[Entries taken from a collection]

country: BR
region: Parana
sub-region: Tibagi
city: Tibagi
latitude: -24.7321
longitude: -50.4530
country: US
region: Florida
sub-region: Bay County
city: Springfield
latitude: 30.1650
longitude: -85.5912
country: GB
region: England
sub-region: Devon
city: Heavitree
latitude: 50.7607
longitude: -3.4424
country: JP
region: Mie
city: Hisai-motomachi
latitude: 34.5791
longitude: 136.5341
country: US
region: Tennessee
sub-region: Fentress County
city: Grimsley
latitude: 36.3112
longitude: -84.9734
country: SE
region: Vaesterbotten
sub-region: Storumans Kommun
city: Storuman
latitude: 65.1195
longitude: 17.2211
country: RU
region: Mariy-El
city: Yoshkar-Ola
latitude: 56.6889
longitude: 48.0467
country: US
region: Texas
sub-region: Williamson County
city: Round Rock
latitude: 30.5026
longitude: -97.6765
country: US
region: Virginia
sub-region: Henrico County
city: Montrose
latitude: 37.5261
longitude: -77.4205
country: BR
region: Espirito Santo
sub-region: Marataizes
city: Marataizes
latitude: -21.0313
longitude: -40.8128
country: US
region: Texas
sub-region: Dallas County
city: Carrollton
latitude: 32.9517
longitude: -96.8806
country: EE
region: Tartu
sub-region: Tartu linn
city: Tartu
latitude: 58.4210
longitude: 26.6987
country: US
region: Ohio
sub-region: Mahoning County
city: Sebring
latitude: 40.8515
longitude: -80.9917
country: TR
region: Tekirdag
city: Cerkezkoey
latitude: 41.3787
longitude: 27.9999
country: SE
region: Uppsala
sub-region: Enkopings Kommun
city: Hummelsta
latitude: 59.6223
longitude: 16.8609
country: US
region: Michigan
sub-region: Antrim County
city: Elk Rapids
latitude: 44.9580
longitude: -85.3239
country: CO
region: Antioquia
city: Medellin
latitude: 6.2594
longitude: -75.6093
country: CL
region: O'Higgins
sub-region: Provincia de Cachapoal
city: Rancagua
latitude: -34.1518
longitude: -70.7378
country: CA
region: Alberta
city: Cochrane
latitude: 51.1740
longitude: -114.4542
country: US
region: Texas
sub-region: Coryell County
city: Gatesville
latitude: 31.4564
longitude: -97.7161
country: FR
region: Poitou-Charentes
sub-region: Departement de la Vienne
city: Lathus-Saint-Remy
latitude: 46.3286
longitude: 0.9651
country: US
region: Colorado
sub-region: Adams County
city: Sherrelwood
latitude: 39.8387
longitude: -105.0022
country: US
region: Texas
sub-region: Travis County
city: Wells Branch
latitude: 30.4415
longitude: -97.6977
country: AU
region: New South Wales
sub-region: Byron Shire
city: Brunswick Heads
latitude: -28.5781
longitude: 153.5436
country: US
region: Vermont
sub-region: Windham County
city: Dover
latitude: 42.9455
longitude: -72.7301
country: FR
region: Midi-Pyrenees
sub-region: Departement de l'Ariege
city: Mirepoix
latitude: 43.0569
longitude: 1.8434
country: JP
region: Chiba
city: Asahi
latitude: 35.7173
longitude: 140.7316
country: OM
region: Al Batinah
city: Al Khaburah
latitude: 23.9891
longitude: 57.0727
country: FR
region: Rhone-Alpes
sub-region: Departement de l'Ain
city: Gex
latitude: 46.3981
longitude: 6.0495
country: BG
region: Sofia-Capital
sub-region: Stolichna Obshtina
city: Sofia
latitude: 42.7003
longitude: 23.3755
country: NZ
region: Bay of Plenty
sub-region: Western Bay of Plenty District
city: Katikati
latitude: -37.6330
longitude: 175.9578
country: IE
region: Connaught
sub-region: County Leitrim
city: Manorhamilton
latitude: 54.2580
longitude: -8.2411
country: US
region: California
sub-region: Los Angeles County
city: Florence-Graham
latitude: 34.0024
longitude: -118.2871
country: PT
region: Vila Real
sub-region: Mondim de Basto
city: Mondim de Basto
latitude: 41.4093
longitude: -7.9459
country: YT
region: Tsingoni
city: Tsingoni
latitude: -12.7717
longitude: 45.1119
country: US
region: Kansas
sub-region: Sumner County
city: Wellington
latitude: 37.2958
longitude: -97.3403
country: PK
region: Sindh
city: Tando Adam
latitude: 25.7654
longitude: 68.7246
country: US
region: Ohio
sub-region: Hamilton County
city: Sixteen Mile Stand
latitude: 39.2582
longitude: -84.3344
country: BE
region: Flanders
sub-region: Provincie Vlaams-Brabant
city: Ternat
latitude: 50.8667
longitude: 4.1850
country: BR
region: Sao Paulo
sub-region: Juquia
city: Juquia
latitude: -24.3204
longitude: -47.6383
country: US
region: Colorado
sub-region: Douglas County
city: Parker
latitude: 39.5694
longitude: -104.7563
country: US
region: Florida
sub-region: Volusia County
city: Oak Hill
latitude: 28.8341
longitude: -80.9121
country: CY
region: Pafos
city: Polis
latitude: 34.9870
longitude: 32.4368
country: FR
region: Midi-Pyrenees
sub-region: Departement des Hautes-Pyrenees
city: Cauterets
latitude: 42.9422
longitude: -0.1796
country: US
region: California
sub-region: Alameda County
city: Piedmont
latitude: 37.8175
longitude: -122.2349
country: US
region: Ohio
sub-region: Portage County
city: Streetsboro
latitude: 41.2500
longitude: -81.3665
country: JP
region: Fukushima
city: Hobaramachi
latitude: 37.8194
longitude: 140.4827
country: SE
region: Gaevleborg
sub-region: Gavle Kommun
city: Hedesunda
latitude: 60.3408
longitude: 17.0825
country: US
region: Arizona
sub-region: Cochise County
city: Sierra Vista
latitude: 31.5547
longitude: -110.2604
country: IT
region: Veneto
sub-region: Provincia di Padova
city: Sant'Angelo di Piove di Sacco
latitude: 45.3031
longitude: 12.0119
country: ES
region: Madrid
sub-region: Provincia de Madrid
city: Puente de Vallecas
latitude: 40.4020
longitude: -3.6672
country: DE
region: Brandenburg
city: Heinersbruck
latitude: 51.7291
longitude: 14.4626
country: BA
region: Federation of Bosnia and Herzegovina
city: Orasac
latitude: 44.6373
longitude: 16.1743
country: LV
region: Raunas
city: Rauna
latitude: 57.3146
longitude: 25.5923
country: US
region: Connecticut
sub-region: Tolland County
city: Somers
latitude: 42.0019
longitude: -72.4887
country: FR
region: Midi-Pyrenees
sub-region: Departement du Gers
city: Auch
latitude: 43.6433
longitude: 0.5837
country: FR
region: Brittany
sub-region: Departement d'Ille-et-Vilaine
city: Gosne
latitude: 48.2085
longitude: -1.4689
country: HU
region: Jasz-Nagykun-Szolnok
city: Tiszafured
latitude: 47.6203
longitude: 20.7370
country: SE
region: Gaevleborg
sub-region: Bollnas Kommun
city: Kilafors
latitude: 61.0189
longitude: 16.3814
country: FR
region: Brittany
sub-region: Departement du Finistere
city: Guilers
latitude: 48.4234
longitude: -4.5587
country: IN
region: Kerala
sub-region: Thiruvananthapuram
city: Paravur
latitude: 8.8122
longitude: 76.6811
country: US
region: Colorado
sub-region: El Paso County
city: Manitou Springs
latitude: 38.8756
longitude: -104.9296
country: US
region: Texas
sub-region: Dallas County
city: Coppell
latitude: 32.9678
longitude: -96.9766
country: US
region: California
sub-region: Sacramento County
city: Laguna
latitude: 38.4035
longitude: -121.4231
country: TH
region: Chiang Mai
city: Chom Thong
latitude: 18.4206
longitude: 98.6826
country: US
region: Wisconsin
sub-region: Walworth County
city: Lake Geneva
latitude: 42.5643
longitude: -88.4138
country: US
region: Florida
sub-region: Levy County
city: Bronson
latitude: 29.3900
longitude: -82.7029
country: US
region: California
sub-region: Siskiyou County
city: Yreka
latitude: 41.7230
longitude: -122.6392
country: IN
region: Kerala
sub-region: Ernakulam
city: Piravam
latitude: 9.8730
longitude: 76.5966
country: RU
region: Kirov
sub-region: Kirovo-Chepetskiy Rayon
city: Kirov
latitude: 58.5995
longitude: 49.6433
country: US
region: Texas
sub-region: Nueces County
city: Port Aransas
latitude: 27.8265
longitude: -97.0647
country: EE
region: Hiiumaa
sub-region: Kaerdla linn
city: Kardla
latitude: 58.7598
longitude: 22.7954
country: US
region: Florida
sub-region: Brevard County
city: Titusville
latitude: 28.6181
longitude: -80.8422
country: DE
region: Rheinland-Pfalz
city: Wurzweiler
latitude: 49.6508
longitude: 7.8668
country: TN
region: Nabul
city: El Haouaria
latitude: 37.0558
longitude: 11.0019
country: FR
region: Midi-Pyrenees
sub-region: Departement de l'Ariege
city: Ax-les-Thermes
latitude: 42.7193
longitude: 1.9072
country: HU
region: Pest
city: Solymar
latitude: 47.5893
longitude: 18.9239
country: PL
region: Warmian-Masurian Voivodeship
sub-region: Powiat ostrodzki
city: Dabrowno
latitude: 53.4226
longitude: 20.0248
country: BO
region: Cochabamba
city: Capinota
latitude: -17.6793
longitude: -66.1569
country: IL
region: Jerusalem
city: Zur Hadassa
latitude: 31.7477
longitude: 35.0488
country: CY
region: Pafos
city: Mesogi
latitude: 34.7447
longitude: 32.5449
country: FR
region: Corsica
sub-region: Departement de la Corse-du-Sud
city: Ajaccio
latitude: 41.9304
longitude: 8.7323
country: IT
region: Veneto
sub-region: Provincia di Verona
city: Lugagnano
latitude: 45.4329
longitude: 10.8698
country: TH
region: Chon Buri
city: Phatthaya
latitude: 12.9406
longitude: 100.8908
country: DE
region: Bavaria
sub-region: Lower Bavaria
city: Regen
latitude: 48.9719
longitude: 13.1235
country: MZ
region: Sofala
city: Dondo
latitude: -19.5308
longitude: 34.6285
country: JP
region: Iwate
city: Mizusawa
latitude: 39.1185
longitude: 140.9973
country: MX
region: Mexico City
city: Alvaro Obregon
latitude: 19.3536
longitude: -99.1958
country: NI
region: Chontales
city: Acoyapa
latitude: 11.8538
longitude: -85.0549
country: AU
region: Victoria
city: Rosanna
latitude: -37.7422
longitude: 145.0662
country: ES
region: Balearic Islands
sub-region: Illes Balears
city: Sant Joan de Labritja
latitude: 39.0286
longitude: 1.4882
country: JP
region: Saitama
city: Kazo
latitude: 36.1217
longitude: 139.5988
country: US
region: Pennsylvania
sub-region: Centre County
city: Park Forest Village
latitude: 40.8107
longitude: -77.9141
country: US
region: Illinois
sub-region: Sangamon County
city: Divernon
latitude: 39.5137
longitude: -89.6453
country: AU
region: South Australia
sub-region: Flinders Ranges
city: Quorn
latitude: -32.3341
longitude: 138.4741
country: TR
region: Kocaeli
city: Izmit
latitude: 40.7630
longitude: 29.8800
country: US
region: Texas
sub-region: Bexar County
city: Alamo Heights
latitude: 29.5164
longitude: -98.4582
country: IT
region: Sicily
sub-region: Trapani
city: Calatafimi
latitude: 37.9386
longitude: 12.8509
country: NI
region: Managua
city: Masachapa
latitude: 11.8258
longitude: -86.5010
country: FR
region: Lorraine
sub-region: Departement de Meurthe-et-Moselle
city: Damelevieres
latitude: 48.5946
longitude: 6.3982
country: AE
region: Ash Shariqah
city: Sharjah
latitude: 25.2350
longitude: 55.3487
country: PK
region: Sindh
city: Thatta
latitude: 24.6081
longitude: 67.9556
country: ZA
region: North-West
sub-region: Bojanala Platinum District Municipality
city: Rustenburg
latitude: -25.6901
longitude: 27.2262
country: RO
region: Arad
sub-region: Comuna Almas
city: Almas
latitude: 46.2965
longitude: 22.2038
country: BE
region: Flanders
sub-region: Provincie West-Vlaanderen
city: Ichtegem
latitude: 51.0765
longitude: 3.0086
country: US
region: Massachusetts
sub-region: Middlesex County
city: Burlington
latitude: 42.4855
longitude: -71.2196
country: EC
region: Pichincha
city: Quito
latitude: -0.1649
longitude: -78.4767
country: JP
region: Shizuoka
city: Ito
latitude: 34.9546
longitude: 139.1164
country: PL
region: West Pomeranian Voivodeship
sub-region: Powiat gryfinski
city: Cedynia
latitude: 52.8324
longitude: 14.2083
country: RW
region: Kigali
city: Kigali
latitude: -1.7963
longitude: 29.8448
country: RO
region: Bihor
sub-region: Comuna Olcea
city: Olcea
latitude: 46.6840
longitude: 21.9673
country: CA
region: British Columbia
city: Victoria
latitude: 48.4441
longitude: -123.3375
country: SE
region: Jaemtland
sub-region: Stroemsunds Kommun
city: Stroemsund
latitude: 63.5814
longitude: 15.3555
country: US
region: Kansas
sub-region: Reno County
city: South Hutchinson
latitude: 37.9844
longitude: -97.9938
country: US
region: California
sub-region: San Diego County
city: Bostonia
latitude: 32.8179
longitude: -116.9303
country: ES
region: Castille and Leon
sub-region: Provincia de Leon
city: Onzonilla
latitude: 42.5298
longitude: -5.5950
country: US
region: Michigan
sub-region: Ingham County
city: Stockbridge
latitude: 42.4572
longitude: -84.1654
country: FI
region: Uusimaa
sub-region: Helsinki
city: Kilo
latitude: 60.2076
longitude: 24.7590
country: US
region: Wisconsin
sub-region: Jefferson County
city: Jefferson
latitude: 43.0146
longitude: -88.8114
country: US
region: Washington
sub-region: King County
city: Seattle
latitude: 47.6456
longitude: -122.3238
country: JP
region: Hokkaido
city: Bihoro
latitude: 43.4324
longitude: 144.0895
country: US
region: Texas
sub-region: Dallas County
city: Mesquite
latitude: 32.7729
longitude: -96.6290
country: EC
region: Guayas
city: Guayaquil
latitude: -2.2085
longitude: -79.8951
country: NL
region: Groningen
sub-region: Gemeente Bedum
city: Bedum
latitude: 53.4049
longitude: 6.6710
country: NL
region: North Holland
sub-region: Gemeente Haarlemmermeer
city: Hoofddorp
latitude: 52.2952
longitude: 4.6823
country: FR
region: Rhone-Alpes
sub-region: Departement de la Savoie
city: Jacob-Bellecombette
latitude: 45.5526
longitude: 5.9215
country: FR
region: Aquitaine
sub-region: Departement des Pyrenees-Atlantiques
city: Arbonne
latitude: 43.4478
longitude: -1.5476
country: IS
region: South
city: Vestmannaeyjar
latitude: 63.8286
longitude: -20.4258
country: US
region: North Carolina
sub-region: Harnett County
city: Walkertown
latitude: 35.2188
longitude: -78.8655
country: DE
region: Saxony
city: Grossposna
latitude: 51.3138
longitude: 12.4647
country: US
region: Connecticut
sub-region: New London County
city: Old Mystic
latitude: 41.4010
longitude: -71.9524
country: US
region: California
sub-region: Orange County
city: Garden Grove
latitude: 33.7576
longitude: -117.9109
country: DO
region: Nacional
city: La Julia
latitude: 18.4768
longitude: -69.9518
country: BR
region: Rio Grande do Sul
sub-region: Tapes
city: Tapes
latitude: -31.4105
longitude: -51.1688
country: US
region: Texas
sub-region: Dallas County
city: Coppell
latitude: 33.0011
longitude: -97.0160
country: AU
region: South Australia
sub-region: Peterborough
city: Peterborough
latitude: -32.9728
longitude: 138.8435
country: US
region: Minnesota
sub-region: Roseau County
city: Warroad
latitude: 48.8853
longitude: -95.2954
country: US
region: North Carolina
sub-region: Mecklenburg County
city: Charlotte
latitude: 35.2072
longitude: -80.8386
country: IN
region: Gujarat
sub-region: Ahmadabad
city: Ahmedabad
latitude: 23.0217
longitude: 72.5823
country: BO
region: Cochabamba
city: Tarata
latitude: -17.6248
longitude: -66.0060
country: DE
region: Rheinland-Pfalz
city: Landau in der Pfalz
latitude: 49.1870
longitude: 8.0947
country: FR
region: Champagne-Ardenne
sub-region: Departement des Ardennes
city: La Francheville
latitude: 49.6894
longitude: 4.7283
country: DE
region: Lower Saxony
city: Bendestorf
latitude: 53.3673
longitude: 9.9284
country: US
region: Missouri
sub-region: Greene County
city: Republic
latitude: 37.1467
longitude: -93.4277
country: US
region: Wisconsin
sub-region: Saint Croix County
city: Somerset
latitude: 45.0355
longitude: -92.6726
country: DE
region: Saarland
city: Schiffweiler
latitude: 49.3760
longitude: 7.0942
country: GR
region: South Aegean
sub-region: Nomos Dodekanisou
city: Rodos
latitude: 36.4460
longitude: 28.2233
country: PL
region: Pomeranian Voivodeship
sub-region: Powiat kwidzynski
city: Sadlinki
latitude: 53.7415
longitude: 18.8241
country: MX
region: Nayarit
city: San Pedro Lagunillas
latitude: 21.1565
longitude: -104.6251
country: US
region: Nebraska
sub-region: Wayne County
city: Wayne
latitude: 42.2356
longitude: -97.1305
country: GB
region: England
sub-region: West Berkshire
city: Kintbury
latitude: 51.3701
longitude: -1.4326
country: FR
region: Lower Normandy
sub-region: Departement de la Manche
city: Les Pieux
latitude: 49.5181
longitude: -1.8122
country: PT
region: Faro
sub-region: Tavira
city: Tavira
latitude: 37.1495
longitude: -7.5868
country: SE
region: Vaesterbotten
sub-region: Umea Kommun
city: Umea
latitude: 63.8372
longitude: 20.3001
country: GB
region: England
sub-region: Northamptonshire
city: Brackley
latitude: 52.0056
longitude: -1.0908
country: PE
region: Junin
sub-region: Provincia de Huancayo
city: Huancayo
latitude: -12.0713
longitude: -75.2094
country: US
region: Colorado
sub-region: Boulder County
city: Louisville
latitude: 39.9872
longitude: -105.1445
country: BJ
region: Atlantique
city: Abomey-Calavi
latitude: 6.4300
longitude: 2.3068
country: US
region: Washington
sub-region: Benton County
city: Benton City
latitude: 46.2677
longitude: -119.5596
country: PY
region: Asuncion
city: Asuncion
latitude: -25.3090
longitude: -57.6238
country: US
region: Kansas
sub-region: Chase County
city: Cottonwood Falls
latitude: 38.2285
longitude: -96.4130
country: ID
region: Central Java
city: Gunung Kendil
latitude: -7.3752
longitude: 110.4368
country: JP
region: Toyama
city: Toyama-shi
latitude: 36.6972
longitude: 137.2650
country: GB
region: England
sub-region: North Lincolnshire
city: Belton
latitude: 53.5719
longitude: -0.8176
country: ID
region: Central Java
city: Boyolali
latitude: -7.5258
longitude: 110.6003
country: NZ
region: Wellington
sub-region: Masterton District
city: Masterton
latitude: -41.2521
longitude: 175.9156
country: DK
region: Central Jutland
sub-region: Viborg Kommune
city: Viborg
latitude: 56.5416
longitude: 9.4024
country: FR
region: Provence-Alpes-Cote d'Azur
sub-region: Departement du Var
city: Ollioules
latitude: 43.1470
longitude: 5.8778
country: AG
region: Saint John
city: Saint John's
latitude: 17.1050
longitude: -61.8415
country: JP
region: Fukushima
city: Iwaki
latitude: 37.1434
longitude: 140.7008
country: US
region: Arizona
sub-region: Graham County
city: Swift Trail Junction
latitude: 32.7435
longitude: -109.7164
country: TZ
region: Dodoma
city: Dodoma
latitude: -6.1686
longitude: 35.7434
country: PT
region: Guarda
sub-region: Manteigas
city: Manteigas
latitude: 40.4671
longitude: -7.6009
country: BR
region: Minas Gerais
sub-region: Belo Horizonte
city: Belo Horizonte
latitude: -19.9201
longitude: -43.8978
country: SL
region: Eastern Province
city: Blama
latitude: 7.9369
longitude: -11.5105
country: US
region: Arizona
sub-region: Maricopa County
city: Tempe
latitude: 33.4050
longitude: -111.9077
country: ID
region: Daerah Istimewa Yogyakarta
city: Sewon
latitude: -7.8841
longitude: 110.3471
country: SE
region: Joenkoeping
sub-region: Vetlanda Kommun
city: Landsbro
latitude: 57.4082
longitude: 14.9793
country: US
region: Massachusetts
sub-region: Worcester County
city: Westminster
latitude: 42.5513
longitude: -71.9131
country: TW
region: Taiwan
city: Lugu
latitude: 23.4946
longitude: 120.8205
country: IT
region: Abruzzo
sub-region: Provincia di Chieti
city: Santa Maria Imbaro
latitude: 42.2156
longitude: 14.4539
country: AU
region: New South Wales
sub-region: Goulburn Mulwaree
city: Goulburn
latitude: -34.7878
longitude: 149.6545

#### Requirement:
Reproduce the lines of the records without any change, beginning at the line that contains "region: Alberta" and ending after the line that contains "city: Sherrelwood".

#### Answer to this exercise:
region: Alberta
city: Cochrane
latitude: 51.1740
longitude: -114.4542
country: US
region: Texas
sub-region: Coryell County
city: Gatesville
latitude: 31.4564
longitude: -97.7161
country: FR
region: Poitou-Charentes
sub-region: Departement de la Vienne
city: Lathus-Saint-Remy
latitude: 46.3286
longitude: 0.9651
country: US
region: Colorado
sub-region: Adams County
city: Sherrelwood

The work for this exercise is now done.